Physics-Inspired Probabilistic Computing for Extremely Large-Scale MIMO Detection in Future 6G Wireless Systems

TL;DR

This paper introduces physics-inspired probabilistic computing methods, specifically Ising machines, for efficient large-scale MIMO detection in future 6G wireless systems, achieving high accuracy with reduced complexity.

Contribution

It develops a generalized PIM-inspired framework using p-dits for scalable, adaptive MIMO detection across various modulation schemes and system sizes.

Findings

PIMs achieve optimal ML detection for 2048x2048 systems in 100 iterations.

The framework performs well up to 256x256 MIMO with low BER.

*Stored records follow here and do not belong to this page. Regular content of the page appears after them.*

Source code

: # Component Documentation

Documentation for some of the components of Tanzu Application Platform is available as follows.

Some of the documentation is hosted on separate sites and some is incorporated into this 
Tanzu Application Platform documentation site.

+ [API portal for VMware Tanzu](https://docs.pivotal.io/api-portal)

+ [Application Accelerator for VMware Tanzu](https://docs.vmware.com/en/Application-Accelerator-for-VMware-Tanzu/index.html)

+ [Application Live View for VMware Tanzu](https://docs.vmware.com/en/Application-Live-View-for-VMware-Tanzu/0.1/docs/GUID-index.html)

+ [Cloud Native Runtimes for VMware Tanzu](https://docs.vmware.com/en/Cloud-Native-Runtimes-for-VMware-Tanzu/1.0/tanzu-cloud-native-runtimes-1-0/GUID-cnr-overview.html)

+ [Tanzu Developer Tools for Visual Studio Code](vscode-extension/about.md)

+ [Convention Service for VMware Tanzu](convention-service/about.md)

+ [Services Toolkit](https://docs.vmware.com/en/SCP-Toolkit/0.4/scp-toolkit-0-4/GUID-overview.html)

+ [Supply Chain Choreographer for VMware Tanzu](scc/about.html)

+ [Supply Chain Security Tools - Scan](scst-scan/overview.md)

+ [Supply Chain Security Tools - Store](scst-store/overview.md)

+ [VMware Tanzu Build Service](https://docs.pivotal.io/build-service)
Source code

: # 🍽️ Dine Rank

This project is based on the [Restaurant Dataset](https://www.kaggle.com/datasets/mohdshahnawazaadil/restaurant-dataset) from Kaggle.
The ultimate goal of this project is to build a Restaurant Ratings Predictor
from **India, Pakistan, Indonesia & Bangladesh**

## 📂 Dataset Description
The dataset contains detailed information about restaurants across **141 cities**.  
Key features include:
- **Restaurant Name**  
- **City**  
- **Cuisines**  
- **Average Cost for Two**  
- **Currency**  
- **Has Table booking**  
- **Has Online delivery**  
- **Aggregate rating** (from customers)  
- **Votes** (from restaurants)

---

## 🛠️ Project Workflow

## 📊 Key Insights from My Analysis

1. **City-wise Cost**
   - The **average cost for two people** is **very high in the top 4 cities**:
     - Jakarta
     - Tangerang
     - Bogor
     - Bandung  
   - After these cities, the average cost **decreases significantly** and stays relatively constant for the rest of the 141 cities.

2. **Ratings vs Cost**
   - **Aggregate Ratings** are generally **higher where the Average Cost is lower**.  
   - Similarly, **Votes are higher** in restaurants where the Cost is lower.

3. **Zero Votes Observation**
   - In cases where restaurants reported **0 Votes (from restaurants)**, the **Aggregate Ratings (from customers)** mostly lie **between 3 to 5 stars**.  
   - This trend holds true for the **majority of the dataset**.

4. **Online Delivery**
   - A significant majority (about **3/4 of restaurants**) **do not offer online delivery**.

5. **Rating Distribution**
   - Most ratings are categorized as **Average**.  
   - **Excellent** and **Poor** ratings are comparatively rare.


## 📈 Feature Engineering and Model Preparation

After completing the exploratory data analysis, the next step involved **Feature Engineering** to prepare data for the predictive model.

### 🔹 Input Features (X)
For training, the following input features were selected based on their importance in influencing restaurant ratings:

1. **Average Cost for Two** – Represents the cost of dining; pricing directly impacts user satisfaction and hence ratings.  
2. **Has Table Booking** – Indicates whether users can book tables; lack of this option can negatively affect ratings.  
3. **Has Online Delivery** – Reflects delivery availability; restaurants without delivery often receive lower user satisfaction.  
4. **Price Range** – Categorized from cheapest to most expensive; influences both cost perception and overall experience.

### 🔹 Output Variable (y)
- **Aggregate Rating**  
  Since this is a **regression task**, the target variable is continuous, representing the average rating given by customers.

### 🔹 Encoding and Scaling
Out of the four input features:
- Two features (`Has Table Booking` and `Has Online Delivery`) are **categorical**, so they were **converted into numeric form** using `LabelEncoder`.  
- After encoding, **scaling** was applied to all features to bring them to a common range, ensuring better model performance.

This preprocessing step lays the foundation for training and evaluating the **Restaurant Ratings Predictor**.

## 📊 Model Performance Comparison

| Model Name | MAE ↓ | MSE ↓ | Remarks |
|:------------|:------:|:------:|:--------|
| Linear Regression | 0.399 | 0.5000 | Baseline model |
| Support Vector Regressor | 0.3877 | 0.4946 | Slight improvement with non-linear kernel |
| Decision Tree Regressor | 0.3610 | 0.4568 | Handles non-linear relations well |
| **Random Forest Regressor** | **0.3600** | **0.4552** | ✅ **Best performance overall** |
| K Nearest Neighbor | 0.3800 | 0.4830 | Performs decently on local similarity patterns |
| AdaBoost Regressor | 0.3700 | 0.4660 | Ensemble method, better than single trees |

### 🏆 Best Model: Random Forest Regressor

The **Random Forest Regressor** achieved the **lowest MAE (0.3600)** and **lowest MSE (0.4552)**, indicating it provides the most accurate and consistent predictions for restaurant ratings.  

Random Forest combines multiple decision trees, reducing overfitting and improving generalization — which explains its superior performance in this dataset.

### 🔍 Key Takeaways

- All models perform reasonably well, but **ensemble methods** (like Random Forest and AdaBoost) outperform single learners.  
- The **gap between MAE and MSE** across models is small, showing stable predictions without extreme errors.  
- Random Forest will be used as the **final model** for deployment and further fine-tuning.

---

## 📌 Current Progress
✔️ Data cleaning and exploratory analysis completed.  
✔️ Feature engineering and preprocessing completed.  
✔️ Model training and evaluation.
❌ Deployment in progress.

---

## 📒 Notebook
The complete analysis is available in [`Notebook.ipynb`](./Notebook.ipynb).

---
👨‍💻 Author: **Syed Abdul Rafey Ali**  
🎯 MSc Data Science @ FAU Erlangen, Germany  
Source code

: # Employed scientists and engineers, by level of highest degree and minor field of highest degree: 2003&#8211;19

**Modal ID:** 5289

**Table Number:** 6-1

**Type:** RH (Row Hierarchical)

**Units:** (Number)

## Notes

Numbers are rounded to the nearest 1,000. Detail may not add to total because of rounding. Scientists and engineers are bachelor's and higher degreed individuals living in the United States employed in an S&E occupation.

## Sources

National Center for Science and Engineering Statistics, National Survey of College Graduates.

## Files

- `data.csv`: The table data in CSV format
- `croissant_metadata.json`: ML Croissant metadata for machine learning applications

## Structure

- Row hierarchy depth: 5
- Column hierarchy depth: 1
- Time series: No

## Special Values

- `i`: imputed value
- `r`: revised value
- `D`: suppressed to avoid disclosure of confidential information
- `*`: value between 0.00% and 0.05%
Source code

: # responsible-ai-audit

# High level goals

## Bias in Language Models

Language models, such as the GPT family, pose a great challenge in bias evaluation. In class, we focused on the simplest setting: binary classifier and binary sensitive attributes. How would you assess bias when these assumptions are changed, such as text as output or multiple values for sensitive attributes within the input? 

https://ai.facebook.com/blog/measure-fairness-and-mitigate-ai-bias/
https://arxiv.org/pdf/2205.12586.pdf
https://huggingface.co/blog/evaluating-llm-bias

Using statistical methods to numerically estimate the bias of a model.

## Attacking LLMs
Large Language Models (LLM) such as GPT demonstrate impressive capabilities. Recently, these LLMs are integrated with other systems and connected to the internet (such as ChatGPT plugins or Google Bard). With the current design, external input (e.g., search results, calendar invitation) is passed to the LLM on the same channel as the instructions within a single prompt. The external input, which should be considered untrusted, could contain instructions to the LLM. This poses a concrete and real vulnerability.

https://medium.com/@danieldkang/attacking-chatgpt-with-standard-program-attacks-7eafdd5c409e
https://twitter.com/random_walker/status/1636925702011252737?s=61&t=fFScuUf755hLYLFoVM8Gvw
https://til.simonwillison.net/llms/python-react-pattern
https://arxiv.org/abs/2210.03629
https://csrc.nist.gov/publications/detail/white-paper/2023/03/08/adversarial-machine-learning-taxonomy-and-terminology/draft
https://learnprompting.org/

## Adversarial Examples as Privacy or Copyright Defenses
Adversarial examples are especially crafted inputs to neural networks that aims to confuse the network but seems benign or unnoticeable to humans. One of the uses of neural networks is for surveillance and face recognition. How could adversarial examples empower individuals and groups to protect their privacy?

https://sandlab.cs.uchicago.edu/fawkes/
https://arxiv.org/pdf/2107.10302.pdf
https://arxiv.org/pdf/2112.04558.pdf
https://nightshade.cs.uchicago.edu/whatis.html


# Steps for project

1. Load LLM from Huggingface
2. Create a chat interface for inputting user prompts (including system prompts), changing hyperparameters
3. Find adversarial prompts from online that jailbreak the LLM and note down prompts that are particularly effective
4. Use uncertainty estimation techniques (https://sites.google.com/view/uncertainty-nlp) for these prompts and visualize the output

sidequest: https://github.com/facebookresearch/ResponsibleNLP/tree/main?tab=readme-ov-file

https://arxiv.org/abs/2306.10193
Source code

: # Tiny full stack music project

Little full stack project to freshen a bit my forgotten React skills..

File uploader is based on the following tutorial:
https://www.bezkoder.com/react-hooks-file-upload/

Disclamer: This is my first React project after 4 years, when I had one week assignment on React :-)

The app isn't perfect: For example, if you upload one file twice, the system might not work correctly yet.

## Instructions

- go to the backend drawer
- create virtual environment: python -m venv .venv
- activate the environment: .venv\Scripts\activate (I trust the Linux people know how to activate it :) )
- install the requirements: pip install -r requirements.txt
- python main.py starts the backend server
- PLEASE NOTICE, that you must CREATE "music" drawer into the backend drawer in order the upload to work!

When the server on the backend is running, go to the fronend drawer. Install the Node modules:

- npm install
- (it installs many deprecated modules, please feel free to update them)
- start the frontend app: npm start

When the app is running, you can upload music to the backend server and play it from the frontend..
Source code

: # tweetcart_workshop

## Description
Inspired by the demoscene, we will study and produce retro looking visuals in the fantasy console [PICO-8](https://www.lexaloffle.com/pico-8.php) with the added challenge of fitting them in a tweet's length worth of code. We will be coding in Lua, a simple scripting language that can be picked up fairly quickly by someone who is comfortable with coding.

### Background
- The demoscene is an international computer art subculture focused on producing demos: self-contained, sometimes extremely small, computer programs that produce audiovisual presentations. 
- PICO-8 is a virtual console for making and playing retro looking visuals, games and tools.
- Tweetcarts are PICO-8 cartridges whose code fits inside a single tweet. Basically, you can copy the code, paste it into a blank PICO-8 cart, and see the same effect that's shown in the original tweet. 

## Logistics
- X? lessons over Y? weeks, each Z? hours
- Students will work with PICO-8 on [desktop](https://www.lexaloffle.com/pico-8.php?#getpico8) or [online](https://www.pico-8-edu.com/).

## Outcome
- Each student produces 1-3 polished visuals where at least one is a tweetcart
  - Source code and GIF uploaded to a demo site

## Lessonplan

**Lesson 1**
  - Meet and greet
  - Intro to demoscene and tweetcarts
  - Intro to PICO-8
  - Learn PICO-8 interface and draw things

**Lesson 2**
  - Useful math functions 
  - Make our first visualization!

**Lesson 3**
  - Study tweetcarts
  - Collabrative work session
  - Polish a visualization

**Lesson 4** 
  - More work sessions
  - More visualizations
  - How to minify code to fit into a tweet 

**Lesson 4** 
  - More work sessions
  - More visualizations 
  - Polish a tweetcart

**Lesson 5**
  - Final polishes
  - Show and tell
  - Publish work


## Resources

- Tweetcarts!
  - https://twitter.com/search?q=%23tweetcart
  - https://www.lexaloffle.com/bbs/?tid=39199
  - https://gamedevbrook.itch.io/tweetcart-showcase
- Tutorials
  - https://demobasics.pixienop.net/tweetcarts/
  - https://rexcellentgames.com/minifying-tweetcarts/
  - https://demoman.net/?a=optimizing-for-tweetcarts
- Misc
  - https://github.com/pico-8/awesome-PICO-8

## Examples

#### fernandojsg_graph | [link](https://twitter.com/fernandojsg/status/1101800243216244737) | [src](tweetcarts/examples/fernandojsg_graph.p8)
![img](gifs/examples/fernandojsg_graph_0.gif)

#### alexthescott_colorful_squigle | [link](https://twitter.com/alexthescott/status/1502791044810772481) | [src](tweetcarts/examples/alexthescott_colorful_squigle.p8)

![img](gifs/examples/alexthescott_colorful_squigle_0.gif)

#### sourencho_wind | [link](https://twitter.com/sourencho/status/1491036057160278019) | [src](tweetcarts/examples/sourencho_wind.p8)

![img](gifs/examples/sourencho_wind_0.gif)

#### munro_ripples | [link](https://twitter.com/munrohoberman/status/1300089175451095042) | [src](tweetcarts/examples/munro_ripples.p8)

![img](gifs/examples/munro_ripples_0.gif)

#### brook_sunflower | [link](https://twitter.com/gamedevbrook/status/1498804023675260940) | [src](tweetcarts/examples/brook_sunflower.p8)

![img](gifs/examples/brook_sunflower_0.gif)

The p-dit interaction matrix is modulation-independent, enabling adaptability.

Abstract

Extremely large-scale multiple-input multiple-output (XL-MIMO) architectures are a key enabler of forthcoming 6G wireless communication networks by allowing high data rates through massive spatial multiplexing. Here, we approach these problems with physics-inspired unconventional computing based on Ising machines (IMs). For binary modulation, probabilistic IMs (PIMs) and oscillator-based IMs achieve optimal ML detection with systems up to 2048x2048 antennas with only 100 iterations, matching optimal sphere decoder performance for computationally treatable sizes and outperforming the minimum mean-square error (MMSE) industrial standard. For M-QAM up to 256, a generalized PIM-inspired framework, based on d-dimensional probabilistic variables (p-dits) that directly encode QAM symbols, shows low bit-error-rate across sizes up to 256x256 antennas, outperforming or matching MMSE with reduced algorithmic complexity. Unlike the binary mapping, the p-dit interaction matrix is independent of the QAM order, enabling adaptive MIMO modulation. These results show a promising scalable paradigm for XL MIMO detection in future 6G networks.